El presidente Gustavo Petro aclaró que su propuesta de Asamblea Nacional Constituyente no busca alterar la Constitución de 1991, sino añadir dos capítulos específicos: uno para concretar reformas sociales y derechos fundamentales bloqueados en el Congreso, y otro para endurecer medidas contra la corrupción. La iniciativa requiere recolectar cerca de 5 millones de firmas —de las cuales 2,5 millones deben ser válidas— para presentarla al Congreso antes del fin de su mandato, el 7 de agosto de 2026.
Para financiar la campaña, Petro publicó en su cuenta de X los datos de una cuenta de ahorros abierta para recibir donaciones voluntarias de hasta 10 millones de pesos por persona, registrando la cédula del aportante. Esta cuenta pertenece a Armando Custodio Wouriyú Valbuena, líder indígena wayúu y ex presidente de la ONIC, quien actúa como vocero principal del Comité Promotor de la Constituyente Popular.
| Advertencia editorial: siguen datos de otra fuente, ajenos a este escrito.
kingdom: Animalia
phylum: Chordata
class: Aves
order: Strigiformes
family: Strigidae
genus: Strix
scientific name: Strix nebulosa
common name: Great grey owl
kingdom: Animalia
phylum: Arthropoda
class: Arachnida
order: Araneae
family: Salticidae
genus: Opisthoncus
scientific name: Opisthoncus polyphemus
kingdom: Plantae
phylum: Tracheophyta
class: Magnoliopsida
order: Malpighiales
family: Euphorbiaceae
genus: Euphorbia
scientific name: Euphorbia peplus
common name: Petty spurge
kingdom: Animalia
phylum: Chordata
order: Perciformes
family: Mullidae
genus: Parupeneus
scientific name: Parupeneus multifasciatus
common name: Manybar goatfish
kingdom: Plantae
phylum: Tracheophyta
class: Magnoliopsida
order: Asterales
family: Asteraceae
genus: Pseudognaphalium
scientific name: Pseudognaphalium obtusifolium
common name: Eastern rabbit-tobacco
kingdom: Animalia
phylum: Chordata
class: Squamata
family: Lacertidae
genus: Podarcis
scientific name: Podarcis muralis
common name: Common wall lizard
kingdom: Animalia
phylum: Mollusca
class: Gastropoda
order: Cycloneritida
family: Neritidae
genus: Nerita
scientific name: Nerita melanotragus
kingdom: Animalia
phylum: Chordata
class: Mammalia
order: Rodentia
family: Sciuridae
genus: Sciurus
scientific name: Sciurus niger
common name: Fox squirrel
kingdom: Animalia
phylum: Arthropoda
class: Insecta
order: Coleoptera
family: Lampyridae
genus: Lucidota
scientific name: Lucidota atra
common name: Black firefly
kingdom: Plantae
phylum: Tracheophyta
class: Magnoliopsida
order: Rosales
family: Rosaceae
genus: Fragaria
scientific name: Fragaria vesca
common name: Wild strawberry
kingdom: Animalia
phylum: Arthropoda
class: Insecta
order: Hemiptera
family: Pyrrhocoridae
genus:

El Comité Promotor, avalado por la Registraduría Nacional e integrado por nueve ciudadanos de sectores como indígenas, raizales, rom y campesinos, lidera la recolección de firmas por vía de iniciativa popular. Wouriyú Valbuena detalló que el presupuesto estimado es de 2.060 millones de pesos para logística y movilización, aunque hasta finales de abril no había ingresado ningún aporte a la cuenta.
El proceso, inicialmente rural, ahora se extiende a ciudades como Bogotá y Medellín, con la Registraduría verificando firmas y el Consejo Nacional Electoral supervisando los fondos.
La propuesta genera polémica en plena precampaña electoral, con críticas por la transparencia del uso de una cuenta personal y posibles riesgos de opacidad en los aportes, mientras Petro insiste en su objetivo de superar obstáculos legislativos.